[Source texts of formatted documents]
Start of Block
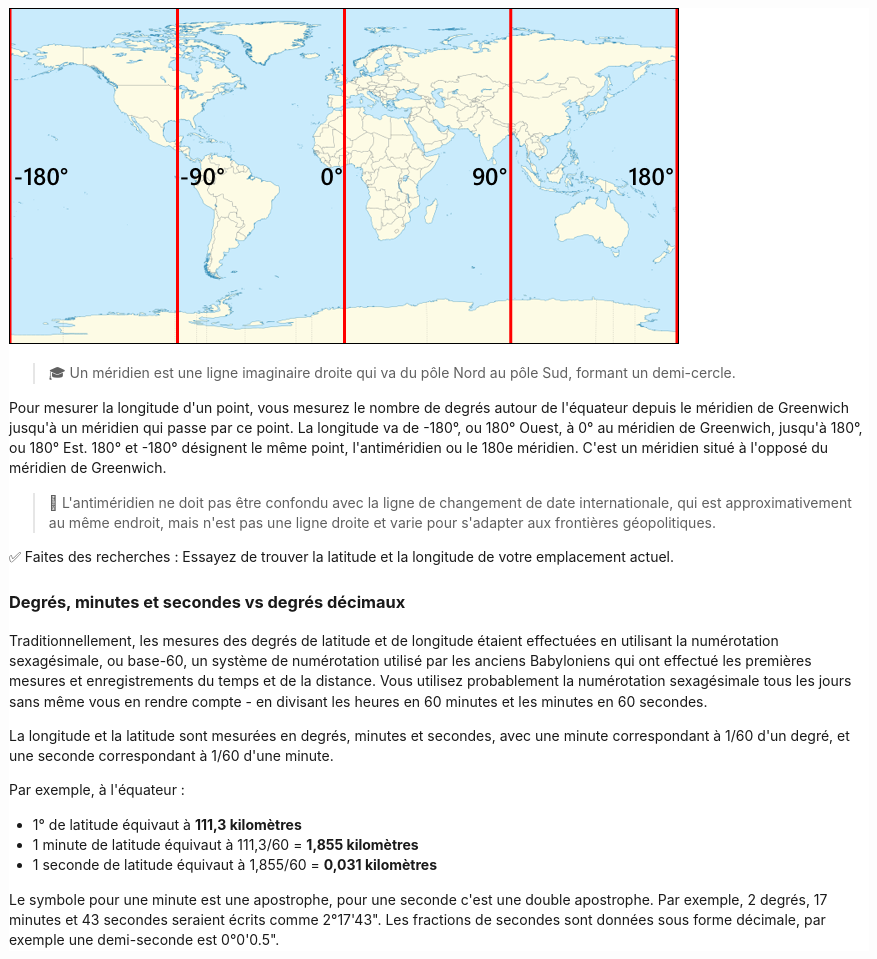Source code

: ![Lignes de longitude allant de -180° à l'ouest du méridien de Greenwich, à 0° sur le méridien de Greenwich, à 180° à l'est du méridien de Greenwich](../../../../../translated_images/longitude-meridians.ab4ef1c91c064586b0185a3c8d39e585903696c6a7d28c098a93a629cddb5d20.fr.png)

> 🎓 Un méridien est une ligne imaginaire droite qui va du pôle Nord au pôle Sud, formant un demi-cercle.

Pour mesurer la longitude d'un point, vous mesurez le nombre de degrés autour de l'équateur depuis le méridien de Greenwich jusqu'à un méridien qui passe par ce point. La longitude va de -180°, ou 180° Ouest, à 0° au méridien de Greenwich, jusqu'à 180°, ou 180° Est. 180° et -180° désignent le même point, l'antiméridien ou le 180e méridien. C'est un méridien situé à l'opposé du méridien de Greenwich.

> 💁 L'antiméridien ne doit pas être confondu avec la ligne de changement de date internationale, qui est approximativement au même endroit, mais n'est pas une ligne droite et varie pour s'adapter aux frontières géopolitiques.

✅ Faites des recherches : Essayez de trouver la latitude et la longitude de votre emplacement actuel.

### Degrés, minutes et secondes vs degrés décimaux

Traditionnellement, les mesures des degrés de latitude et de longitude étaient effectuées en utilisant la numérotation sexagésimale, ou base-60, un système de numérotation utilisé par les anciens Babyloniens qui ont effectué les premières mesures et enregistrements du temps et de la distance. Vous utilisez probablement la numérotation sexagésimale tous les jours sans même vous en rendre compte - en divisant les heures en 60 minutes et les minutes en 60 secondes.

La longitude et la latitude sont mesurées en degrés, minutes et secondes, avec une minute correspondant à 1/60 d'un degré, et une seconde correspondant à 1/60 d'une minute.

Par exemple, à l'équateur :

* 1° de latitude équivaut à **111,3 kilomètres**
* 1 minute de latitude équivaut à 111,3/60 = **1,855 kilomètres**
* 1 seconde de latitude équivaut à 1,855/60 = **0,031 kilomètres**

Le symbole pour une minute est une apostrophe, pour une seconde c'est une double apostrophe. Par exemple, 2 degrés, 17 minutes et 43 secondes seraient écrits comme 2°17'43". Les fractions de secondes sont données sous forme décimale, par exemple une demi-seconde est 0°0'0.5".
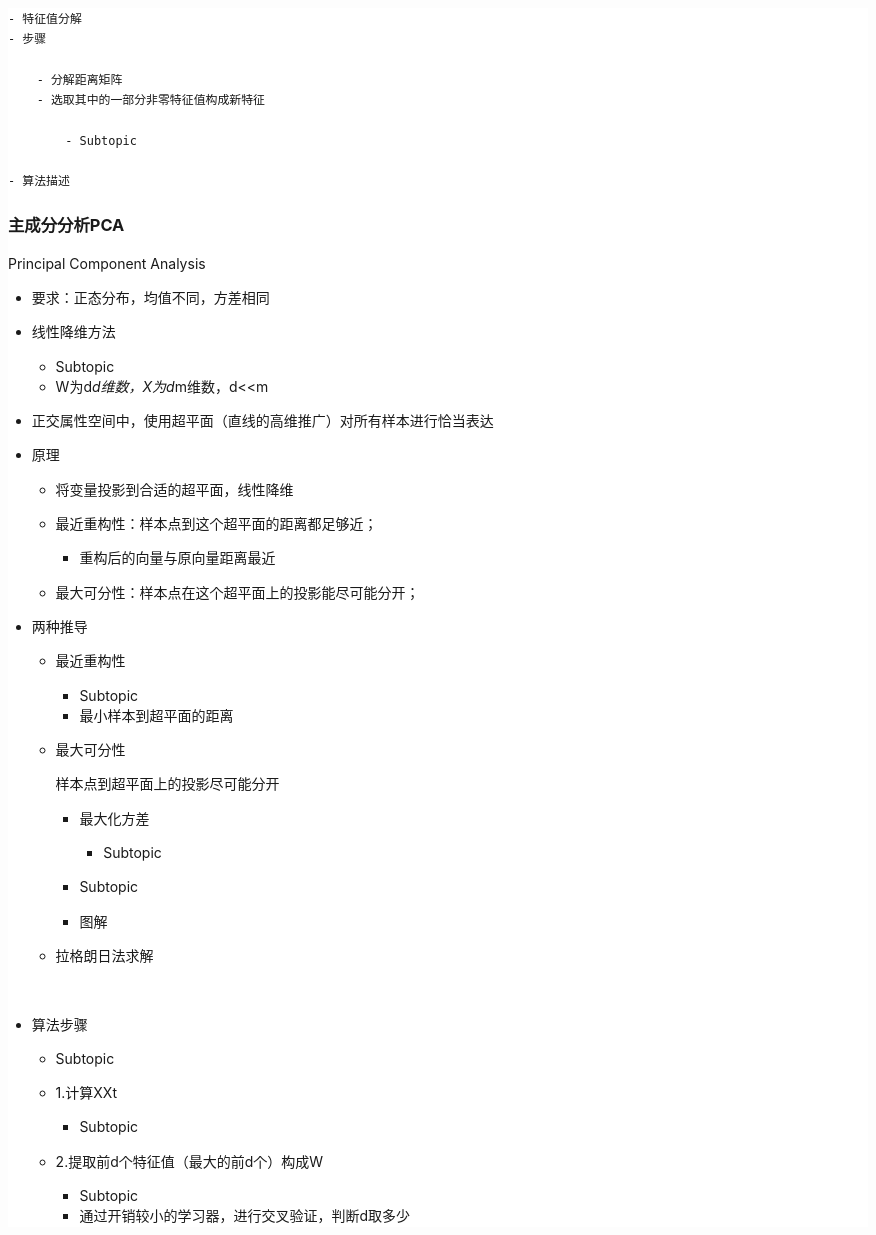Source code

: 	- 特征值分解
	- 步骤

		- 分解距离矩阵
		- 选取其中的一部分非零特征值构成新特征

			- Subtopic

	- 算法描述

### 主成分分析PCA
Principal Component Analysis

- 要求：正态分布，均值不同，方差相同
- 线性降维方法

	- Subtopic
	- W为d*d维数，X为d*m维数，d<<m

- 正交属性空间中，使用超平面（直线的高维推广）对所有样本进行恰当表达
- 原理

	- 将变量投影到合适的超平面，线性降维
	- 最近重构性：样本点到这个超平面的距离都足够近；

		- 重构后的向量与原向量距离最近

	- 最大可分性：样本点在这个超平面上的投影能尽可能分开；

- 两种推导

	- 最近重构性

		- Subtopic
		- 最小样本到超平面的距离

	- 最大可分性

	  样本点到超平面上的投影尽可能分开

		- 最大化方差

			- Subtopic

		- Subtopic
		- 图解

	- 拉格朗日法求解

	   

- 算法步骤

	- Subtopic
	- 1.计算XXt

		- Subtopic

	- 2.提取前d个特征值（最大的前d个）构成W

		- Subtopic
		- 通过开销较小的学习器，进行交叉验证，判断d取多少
End of Block
• **What is being asked**
Copy the listing from its beginning through the line containing "1,855/60 = **0,031 kilomètres**", switching every "kilomètres" to "km" and leaving everything else unchanged. Omit the pictures.

• **Result below**
Source code

: ![Lignes de longitude allant de -180° à l'ouest du méridien de Greenwich, à 0° sur le méridien de Greenwich, à 180° à l'est du méridien de Greenwich](../../../../../translated_images/longitude-meridians.ab4ef1c91c064586b0185a3c8d39e585903696c6a7d28c098a93a629cddb5d20.fr.png)

> 🎓 Un méridien est une ligne imaginaire droite qui va du pôle Nord au pôle Sud, formant un demi-cercle.

Pour mesurer la longitude d'un point, vous mesurez le nombre de degrés autour de l'équateur depuis le méridien de Greenwich jusqu'à un méridien qui passe par ce point. La longitude va de -180°, ou 180° Ouest, à 0° au méridien de Greenwich, jusqu'à 180°, ou 180° Est. 180° et -180° désignent le même point, l'antiméridien ou le 180e méridien. C'est un méridien situé à l'opposé du méridien de Greenwich.

> 💁 L'antiméridien ne doit pas être confondu avec la ligne de changement de date internationale, qui est approximativement au même endroit, mais n'est pas une ligne droite et varie pour s'adapter aux frontières géopolitiques.

✅ Faites des recherches : Essayez de trouver la latitude et la longitude de votre emplacement actuel.

### Degrés, minutes et secondes vs degrés décimaux

Traditionnellement, les mesures des degrés de latitude et de longitude étaient effectuées en utilisant la numérotation sexagésimale, ou base-60, un système de numérotation utilisé par les anciens Babyloniens qui ont effectué les premières mesures et enregistrements du temps et de la distance. Vous utilisez probablement la numérotation sexagésimale tous les jours sans même vous en rendre compte - en divisant les heures en 60 minutes et les minutes en 60 secondes.

La longitude et la latitude sont mesurées en degrés, minutes et secondes, avec une minute correspondant à 1/60 d'un degré, et une seconde correspondant à 1/60 d'une minute.

Par exemple, à l'équateur :

* 1° de latitude équivaut à **111,3 km**
* 1 minute de latitude équivaut à 111,3/60 = **1,855 km**
* 1 seconde de latitude équivaut à 1,855/60 = **0,031 km**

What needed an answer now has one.